= Holocentric =

Philosophical position

Holocentric is a philosophical position that focuses on solutions as the outcome of human agency and on critical thinking. It is one of the four fundamental worldview types proposed by Richard Bawden in 1997, the other three being technocentric, ecocentric, and egocentric.

Drawing on ideas introduced by Burrell and Morgan and Miller, Bawden developed the notion of a worldview matrix in which the four viewpoints represent the basic philosophical positions of members in a community of interest considering an ontological dimension (with holism and reductionism along the x axis) and an epistemological dimension (with objectivism and relativism-contextualism along the y axis).

The so-called Miller–Bawden quadrants can be utilized as a framework to assist in the collaborative dialog of any cooperative endeavor and the positioning of the holocentric quadrant at the intersection of holism and relativism distinguishes it uniquely as a view which accommodates both the complex and often non-specific interactions that lie at the heart of any social group.

In a community's response to threats and opportunities, the formulation of strategy will typically evolve through a dialog between stakeholder members holding different viewpoints.
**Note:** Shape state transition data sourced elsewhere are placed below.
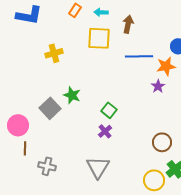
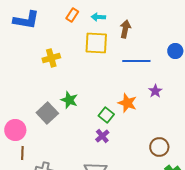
orange star: (166, 66) -> (127, 103), moved, turned 30

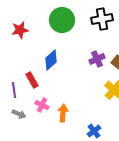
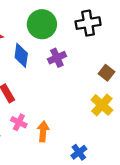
purple cross: (97, 59) -> (57, 58), moved
blue diamond: (51, 60) -> (21, 55), moved, turned -40

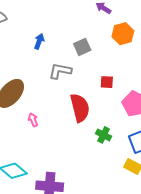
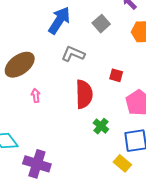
blue arrow: (39, 41) -> (59, 20), size x1.8
gray square: (82, 47) -> (101, 24), moved, turned -30

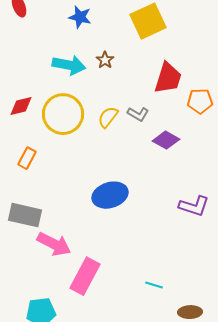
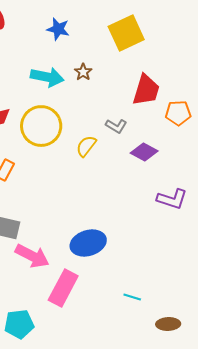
yellow semicircle: (108, 117) -> (86, 146), moved
blue ellipse: (110, 195) -> (88, 243), moved
purple L-shape: (194, 206) -> (172, 199), moved

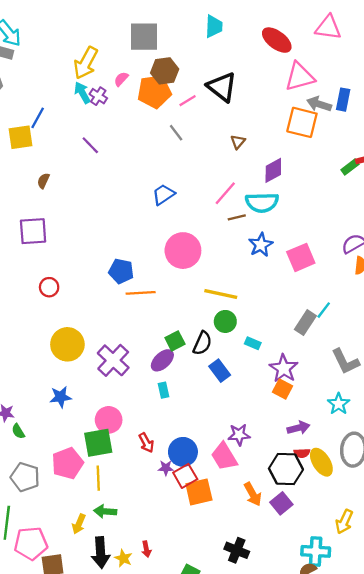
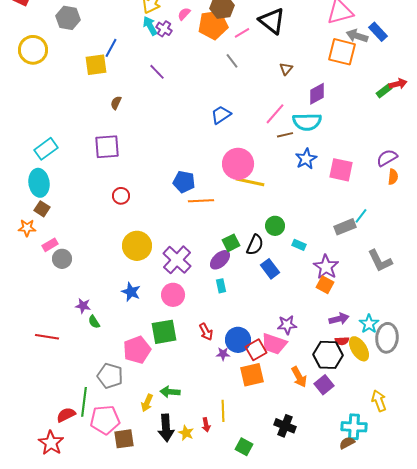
blue rectangle: (343, 100) -> (378, 32), turned -54
pink square: (301, 257) -> (341, 170), turned 35
yellow line: (221, 294) -> (250, 182), moved
gray rectangle: (305, 323) -> (345, 227), turned 35
blue star: (61, 397) -> (131, 292), turned 30
cyan star: (339, 404) -> (369, 324), moved
pink circle: (109, 420) -> (173, 295), moved
pink trapezoid: (224, 456) -> (274, 344), turned -40
red square: (185, 476) -> (256, 350), moved
gray pentagon: (25, 477) -> (110, 376), moved
yellow line: (98, 478) -> (223, 411), moved
yellow arrow: (344, 522) -> (379, 401), turned 135

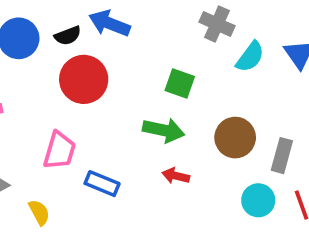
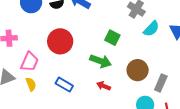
red circle: (84, 79) -> (60, 41), moved
pink trapezoid: (59, 151) -> (30, 62), moved
yellow semicircle: (39, 212) -> (31, 84), moved

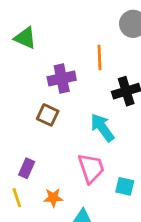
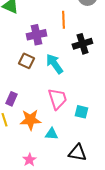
cyan arrow: (102, 128) -> (54, 64), moved
orange star: (53, 198) -> (30, 120), size x1.5

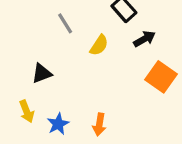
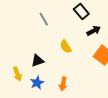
yellow semicircle: (99, 45) -> (66, 47), moved, turned 112
black triangle: (42, 73) -> (38, 61), moved

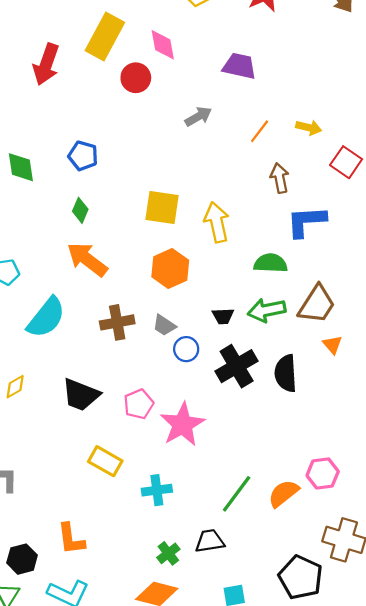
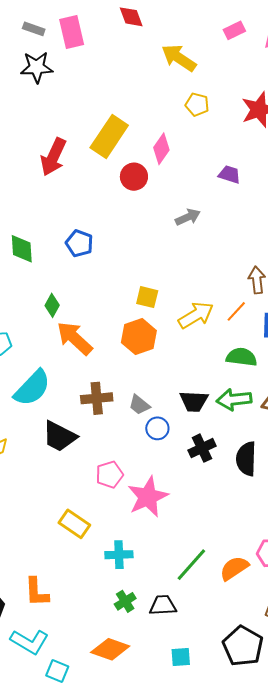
pink diamond: (163, 45) -> (161, 149), turned 40
purple trapezoid: (239, 66) -> (229, 174), size x0.7
orange line: (260, 131) -> (236, 311), moved
yellow square: (162, 207) -> (147, 297), size x0.7
green diamond: (80, 210) -> (52, 305), moved
yellow arrow: (217, 222) -> (196, 315), turned 66
orange hexagon: (170, 268) -> (139, 337), moved
black trapezoid: (223, 316) -> (194, 401), size x1.4
black cross: (237, 366) -> (202, 448), size x0.7
black trapezoid: (81, 395) -> (59, 436), moved
green cross: (168, 553) -> (125, 601), moved

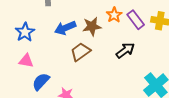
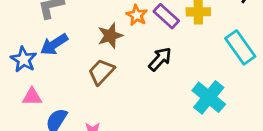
blue arrow: (65, 28) -> (54, 44), moved

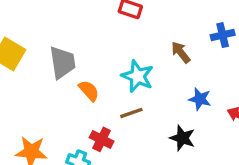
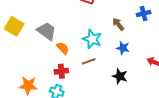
gray trapezoid: (62, 62) -> (47, 31), turned -45
blue star: (200, 99) -> (123, 48), moved
red cross: (102, 139) -> (61, 71), moved, turned -32

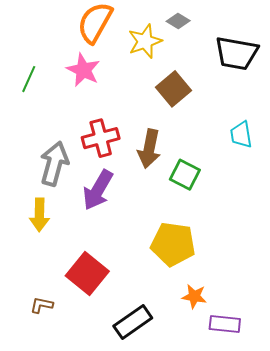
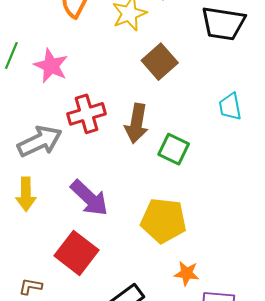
pink star: (83, 70) -> (51, 66), moved
gray arrow: (54, 164) -> (40, 141), turned 51
purple arrow: (98, 190) -> (89, 198), moved, turned -75

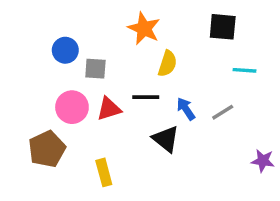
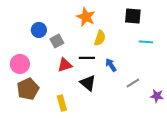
gray square: (95, 69) -> (57, 41), turned -32
pink circle: (72, 107) -> (20, 64), moved
gray line: (223, 112) -> (133, 83), moved
black triangle: (166, 139) -> (88, 83), moved

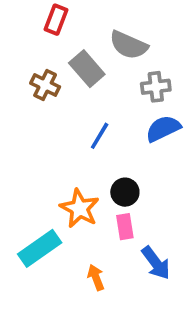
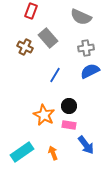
gray semicircle: (129, 45) -> (81, 17), moved
pink rectangle: (125, 227) -> (69, 125), turned -72
cyan rectangle: (40, 248) -> (22, 152), moved

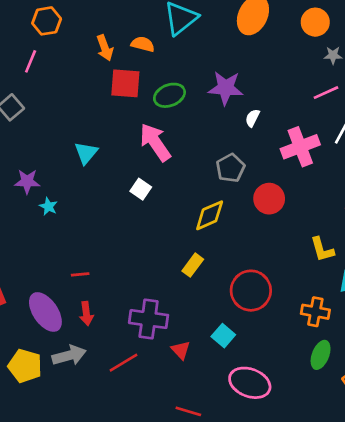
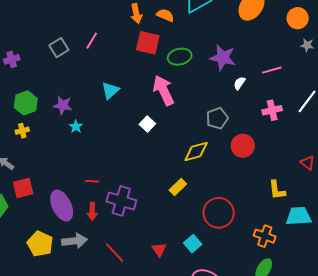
pink line: (31, 61) -> (92, 41), moved
pink line: (326, 93) -> (272, 70), moved
pink cross: (300, 147) -> (272, 110), size x0.7
purple cross: (149, 319) -> (121, 201), moved
red line: (123, 363) -> (115, 253), turned 70

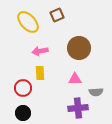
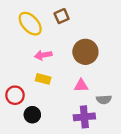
yellow rectangle: (40, 73) -> (43, 79), turned -72
red circle: (23, 88) -> (15, 95), moved
black circle: (23, 113) -> (32, 115), moved

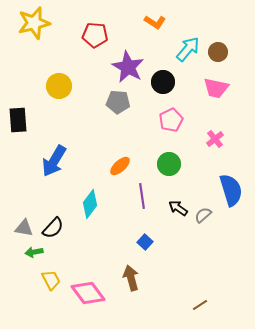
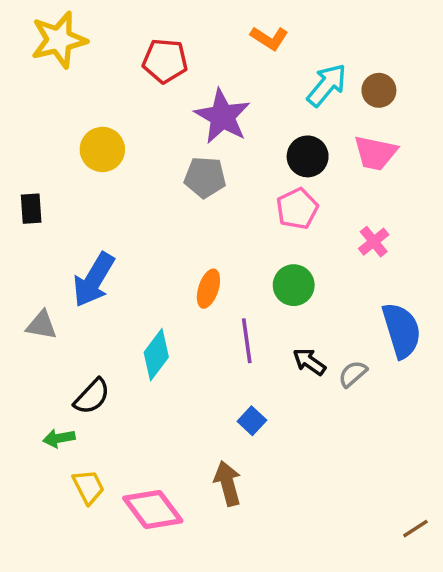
black circle: (163, 82) -> (308, 156), moved
black rectangle: (18, 120) -> (31, 209), size x0.7
orange ellipse: (120, 166) -> (208, 289), turned -30
gray triangle: (24, 228) -> (41, 325), moved
brown line: (200, 305) -> (415, 529), moved

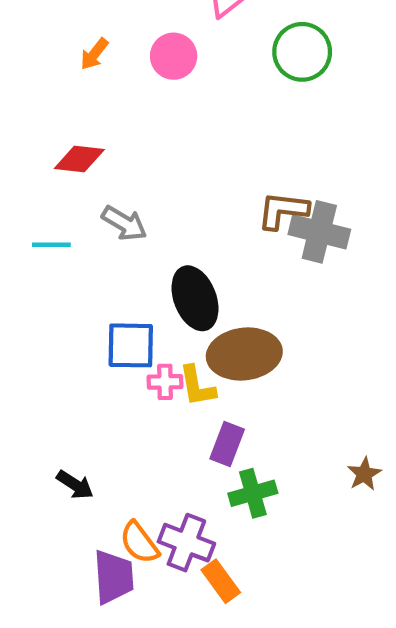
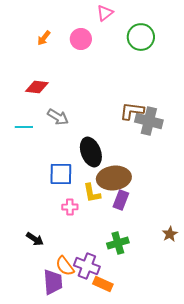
pink cross: (165, 382) -> (70, 207), moved
purple rectangle: (227, 444) -> (121, 200), moved
orange rectangle: (221, 581) -> (103, 284), turned -30

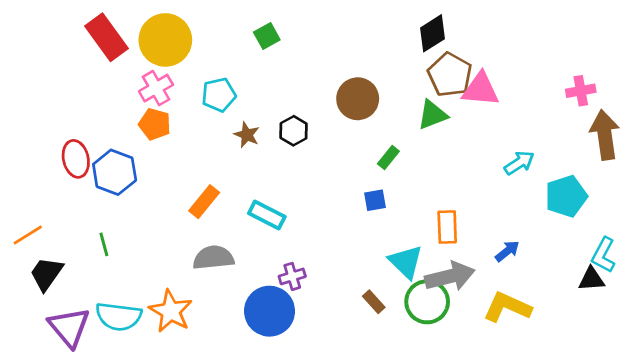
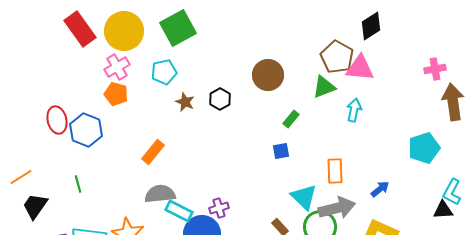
black diamond: (432, 33) -> (371, 26), moved
green square: (267, 36) -> (178, 28), moved, size x1.8
cyan arrow: (519, 163) -> (354, 110), moved, turned -45
cyan rectangle: (267, 215) -> (179, 211), moved

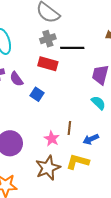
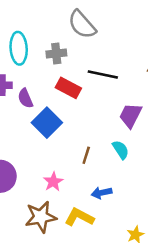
gray cross: (48, 39) -> (56, 54), moved
blue square: (37, 94) -> (47, 123), size x1.6
brown line: (69, 128) -> (86, 155), moved

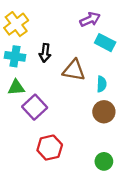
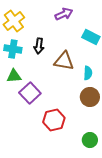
purple arrow: (90, 19) -> (64, 14), moved
red hexagon: (50, 148) -> (54, 120), moved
In a holocentric approach, the resulting strategy will include holistic characteristics in that the solution will reflect the constituent positions within the community with the addition of the creative tension that is contributed through the negotiation process. Through the dialog process, emergent properties arise in the strategy due to the interplay between the various stakeholder viewpoints.

In order to improve the effectiveness of a community's responses, consideration must be given to techniques which can deal with complex systems and the advancement of critical thinking skills. Such techniques often employ aspects of systems thinking to help community members better appreciate and deal with the complex interdependencies and conflicts that arise between stakeholder views.

As the community becomes more effective in the process of dialog, it may become more self-aware, and this ‘systemic’ heightening of awareness may lead to additional emergent properties which in turn may further increase the overall level of understanding and quality of the community response.

Within a cooperative community, the catalysts for the emergent understanding are the insights gained through inspirational learning and the abstract concepts learned through experiential learning.

Educational approaches aimed at managing the critical learning process through the application of the Miller / Bawden Quadrants have been used in a number of different domains, most commonly those in which a wide variety of stakeholders are forced to formulate strategies dealing with limited natural resources. In this environment, agreement amongst sufficiently powerful stakeholders in any community will inevitably involve negotiated trade-offs, for example between productivity, equity, sustainability and stability.